L’aspirine peaufine ses métamorphoses. La dernière émane d’un groupe d’experts américain respecté, le US Preventive Services Task Force (USPSTF). Le 12 avril, il a publié ses recommandations sur l’utilisation préventive au long cours de faibles doses d’aspirine (75 à 160 milligrammes par jour) : l’enjeu, ici, est de limiter la survenue d’accidents cardio-vasculaires (infarctus, AVC…), mais aussi de cancer colorectal, chez celles ou ceux qui ne souffrent pas déjà d’une maladie cardio-vasculaire. Cette prévention dite « primaire » s’adresse toutefois aux personnes qui ont un risque accru de faire un accident cardio-vasculaire : elles sont diabétiques ou cumulent plusieurs facteurs de risque (tabac, hypertension, âge…).
« Pour la première fois, la prévention du risque de cancer colorectal est reconnue comme un bénéfice secondaire, quoique modeste, d’un traitement par l’aspirine qui vise d’abord à prévenir le risque cardiovasculaire », résume Gabriel Steg, cardiologue à l’hôpital Bichat (Paris). Il souligne aussi la prudence des experts américains : par rapport à 2009, ces recommandations restreignent un peu l’utilisation de l’aspirine en prévention primaire, en raison du risque de saignements liés à ce traitement. « Les patients à faible risque cardiovasculaire ne bénéficient pas d’un tel traitement, commente Gabriel Steg. Leur pronostic peut même être aggravé en raison d’hémorragies, même de gravité modérée. »
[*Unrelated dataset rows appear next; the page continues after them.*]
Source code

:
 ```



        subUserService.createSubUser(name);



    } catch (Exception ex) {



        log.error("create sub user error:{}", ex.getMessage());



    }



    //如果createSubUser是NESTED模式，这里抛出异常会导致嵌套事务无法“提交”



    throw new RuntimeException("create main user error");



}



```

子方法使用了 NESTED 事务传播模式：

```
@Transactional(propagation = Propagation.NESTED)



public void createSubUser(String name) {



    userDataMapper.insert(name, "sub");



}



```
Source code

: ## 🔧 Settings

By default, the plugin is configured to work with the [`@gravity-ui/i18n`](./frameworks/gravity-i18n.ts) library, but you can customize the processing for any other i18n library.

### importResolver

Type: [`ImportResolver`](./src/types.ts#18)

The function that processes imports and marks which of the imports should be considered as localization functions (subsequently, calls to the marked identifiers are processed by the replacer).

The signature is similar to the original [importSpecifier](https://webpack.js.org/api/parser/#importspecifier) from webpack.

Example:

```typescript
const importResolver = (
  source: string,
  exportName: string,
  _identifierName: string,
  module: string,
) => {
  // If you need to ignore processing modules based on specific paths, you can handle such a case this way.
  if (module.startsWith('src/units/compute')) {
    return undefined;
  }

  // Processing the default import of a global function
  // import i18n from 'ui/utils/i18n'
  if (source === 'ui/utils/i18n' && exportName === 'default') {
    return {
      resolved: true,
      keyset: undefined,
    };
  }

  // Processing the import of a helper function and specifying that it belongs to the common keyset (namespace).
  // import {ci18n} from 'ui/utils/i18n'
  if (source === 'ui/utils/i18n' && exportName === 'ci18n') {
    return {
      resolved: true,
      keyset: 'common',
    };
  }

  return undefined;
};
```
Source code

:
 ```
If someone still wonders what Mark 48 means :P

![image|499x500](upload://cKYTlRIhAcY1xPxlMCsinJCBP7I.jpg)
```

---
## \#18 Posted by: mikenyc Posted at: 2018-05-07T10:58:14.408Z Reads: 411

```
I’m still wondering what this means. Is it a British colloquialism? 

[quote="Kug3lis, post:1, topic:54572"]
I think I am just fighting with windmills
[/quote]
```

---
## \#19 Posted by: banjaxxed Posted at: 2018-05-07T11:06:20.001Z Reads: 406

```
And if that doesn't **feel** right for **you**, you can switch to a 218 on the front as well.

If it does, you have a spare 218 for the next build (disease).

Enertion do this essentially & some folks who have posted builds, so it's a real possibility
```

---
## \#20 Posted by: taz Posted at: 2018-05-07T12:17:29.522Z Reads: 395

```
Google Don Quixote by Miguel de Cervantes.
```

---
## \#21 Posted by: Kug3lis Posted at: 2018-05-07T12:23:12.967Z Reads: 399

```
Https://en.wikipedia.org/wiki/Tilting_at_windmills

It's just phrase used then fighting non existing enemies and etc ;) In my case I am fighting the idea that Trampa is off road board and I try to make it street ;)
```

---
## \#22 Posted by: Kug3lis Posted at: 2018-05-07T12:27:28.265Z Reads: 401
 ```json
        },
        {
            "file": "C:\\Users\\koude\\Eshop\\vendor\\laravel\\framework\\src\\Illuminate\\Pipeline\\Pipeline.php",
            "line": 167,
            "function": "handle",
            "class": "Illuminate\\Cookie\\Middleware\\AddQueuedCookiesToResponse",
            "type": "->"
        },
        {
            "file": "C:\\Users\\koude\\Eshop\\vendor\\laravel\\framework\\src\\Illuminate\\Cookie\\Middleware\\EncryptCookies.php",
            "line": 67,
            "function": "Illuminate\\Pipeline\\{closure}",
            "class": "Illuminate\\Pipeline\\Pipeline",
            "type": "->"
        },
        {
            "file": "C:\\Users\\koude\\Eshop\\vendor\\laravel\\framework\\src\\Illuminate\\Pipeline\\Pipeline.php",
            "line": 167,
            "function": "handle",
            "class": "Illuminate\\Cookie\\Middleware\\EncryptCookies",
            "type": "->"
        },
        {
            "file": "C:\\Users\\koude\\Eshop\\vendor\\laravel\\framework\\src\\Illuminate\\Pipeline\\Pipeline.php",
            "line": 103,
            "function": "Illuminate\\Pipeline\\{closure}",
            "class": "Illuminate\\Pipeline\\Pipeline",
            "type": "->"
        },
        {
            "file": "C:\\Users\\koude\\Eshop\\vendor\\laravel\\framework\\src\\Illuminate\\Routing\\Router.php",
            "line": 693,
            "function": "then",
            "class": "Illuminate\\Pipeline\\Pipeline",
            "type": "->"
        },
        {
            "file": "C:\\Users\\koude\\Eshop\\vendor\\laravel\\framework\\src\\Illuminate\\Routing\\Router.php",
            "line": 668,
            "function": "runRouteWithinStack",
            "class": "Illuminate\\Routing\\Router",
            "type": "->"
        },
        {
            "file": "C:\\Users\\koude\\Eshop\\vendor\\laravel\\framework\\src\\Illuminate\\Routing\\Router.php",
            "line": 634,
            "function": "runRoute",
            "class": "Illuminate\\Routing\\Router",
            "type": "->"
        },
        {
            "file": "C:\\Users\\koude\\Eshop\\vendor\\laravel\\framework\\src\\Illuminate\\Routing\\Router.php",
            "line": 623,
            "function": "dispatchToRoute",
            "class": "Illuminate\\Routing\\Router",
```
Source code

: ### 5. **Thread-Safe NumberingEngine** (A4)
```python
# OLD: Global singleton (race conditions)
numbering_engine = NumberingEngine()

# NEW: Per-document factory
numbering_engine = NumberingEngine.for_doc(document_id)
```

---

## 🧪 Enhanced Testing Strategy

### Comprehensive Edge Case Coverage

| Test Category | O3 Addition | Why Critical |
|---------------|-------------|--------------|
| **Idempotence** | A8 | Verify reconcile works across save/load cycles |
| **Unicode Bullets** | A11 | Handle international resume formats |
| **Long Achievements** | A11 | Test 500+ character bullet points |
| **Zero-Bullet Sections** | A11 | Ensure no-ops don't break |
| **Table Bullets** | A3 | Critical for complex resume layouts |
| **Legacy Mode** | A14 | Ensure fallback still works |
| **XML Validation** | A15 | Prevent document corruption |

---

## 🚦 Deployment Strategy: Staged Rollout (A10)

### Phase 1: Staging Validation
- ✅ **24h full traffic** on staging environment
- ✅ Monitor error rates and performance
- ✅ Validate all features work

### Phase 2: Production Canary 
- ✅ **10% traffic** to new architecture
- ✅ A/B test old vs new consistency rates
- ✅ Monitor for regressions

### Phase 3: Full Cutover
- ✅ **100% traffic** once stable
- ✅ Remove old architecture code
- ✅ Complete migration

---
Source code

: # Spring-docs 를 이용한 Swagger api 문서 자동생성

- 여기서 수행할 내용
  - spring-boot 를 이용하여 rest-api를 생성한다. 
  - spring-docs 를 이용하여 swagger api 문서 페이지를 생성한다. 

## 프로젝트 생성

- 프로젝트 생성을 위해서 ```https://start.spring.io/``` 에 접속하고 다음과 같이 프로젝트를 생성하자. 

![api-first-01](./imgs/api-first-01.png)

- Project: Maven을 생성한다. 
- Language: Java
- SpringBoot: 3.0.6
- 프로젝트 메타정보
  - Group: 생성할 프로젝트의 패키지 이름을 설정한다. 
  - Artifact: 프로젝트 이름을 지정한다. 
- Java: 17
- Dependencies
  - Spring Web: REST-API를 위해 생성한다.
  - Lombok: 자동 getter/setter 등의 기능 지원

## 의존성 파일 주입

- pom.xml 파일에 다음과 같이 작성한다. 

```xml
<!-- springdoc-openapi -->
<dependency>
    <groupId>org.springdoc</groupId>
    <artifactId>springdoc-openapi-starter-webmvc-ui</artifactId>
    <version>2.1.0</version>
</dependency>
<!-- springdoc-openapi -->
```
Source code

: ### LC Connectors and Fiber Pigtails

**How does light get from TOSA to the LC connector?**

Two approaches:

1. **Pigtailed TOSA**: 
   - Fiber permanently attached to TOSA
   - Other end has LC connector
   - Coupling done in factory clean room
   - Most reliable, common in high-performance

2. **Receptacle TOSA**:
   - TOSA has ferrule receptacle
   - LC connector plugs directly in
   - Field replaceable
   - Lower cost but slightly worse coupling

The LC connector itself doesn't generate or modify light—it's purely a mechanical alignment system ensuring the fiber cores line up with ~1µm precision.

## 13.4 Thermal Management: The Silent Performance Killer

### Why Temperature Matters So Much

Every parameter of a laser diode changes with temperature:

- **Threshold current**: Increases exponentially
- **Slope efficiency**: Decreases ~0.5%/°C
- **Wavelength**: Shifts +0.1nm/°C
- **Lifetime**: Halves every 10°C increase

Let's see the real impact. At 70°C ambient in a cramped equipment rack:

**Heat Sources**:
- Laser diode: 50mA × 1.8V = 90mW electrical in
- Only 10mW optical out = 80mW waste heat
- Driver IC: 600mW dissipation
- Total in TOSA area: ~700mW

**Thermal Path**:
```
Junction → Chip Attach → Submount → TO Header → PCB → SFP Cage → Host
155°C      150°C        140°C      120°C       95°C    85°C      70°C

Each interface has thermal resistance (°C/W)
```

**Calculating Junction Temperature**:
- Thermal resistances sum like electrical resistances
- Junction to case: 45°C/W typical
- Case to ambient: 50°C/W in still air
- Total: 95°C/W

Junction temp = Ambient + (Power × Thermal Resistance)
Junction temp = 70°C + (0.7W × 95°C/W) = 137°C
Les experts de l’USPSTF ont colligé les données de nombreux essais cliniques, en y ajoutant les résultats de cinq études parues depuis 2009. Ils ont aussi pris en compte les données de suivi du risque de cancer colorectal, notamment celles des travaux du Britannique Peter Rothwell. Puis, à l’aide d’un modèle de microsimulation, ils ont chiffré les bénéfices et les risques de ce traitement selon les tranches d’âge et le niveau de risque cardio-vasculaire.